California Split (1974) featuring the late George Segal (of Who’s Afraid of Virginia Woolf fame) and Altman regular Elliot Gould is a film I often relate this question to. The 108-minute movie explores two degenerate gamblers and their perennial bad luck as they try to surf their way out of their self-induced misfortune. Idiosyncratic and hilarious (due to the great pairing of Segal and Gould), it ends with the two friends going their separate ways knowing they cannot sustain what they’ve started. Altman doesn’t attempt to burden the film with a moral axis but recognises the ambiguous core of human morality. The film, unlike much of its crazy whip-like retorts, ends on a silent note as Bill (Segal) walks away from Charlie (Gould). His magnum opus Nashville, too, isn’t grounded in any salient assurances about America’s political malaise at the time. In his tendency to complexify and layer sound, dialogue, and character, Altman was unique in his ability to create a tapestry that poignantly captures the zeitgeist of the 70s. Its confusion, its hysteria, and its cynicism are articulated by the myriad of tragic-comic incidences in the politically-charged musical. Nashville’s soundtrack and the timeless intimacy of Keith Carradine’s “I’m Easy” is as amorously charged as Barbara Harris’s closing performance of “It don’t worry me” – an elegiac ode to a country spiritually in crisis.

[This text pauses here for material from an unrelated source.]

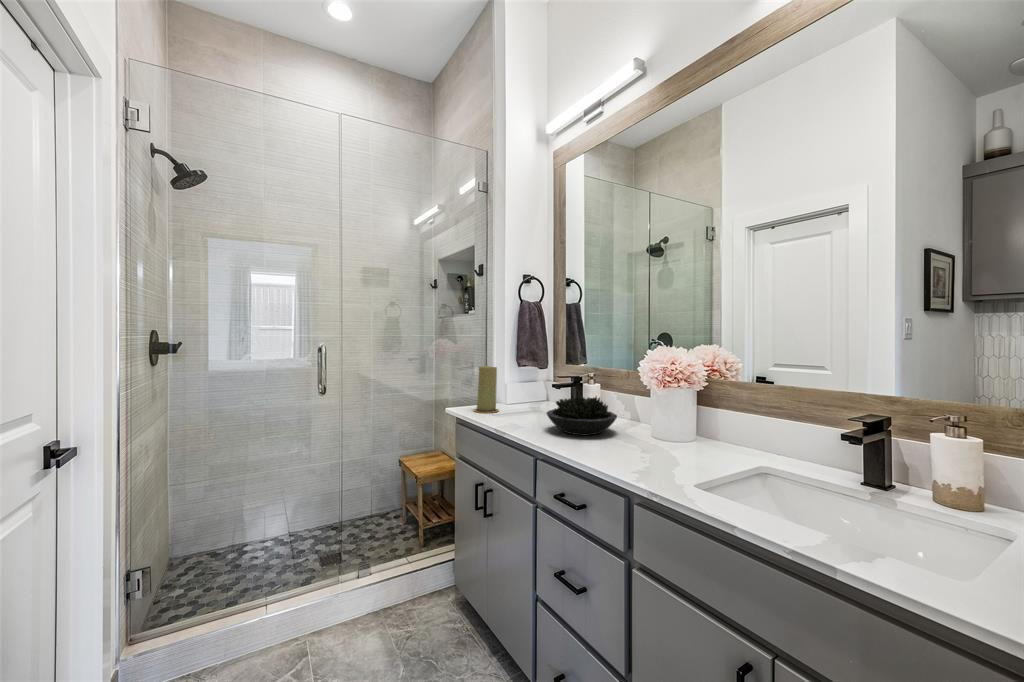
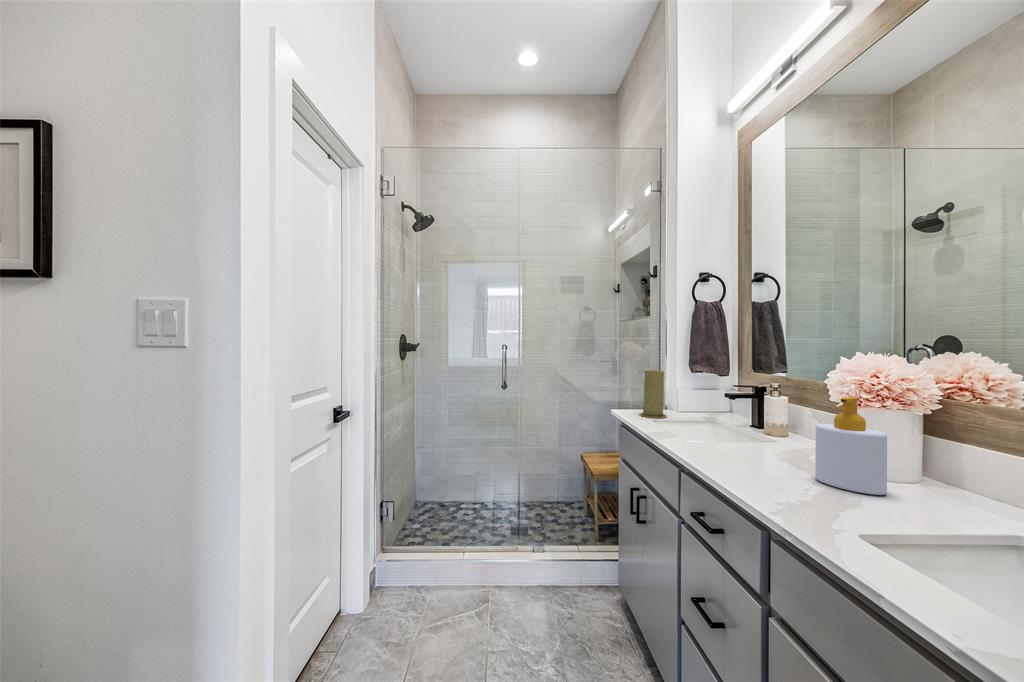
soap bottle: none [647,381,695,454] -> present [816,397,887,495]
succulent plant: present [547,395,617,435] -> none [700,405,792,453]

Altman once remarked that the only thematic continuity he could find in his films was a preoccupation with the flexible boundary between sanity and insanity. In Secret Honour (1984), a 90-minute maddening monologue is delivered by a fictional Richard Nixon attempting to defend his legacy. More viscerally in Images (1972) and 3 Women (1977), Altman explores the female psyche and themes of isolation, abandoning naturalism for dreamlike doubt and anxiety which explodes in both film’s final acts. I was lucky enough to sit next to Edgar Wright during the screening of 3 Women who seemed noticeably charmed by Altman’s acerbic dialogue and Shelly Duvall’s yellow-sundress-wearing Millie Lammoreaux, whose daft obliviousness to her own pariah status is pitying and wickedly amusing.

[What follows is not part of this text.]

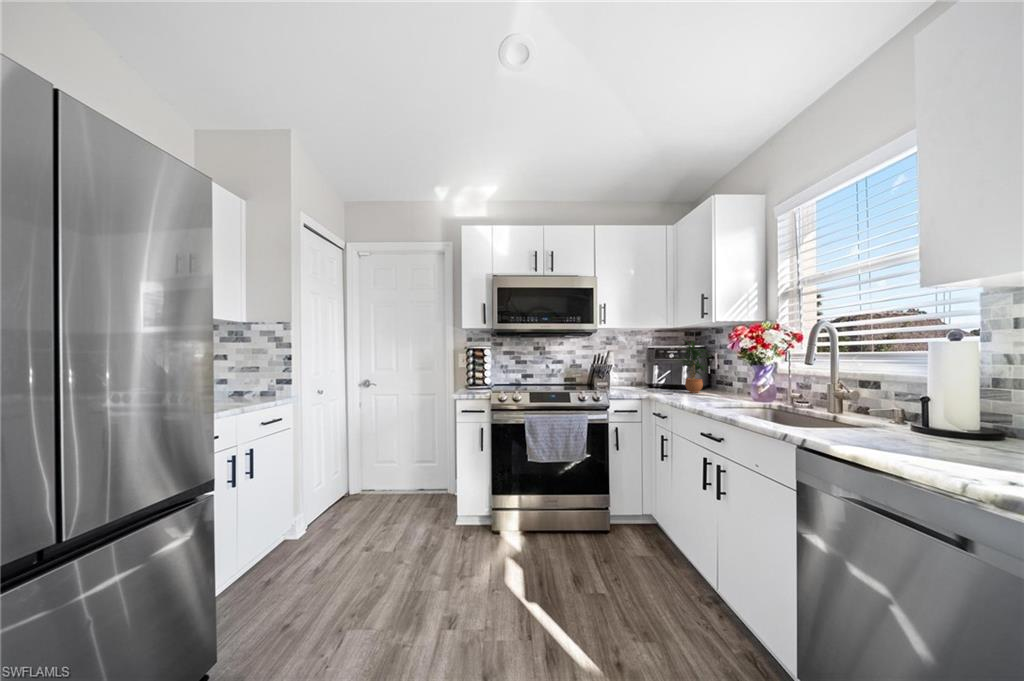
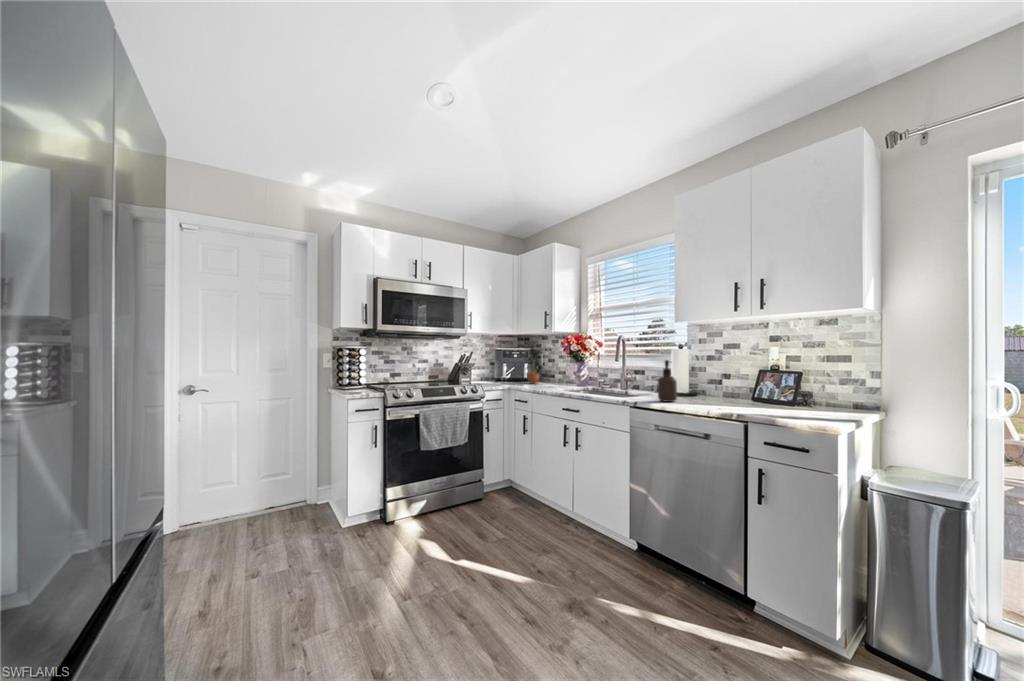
soap dispenser: none [871,363,927,452] -> present [658,360,677,402]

image via @myflashon you on Instagram 

Crowd pleasers like The Player (1993), Dr T and the Women (2000), and Gosford Park (2001) were certainly more commercial than his earlier works such as McCabe and Miller (1971). However, Altman was still a risk-taker with The Company in 2003. His take on the rigorous performativity and behind-the-scenes minutiae of a ballet company featuring a post sitcom fresh-faced James Franco and Neve Campbell was never a huge commercial blockbuster. But so weren’t many of his films.  

Altman was the true archetypal outsider in Hollywood. Both a stereotype and a rebel, his widely underrated filmography endures as a gripping kaleidoscope of an America at odds with itself. Commercially overlooked and critically underappreciated, much can be learnt from Robert Altman’s America.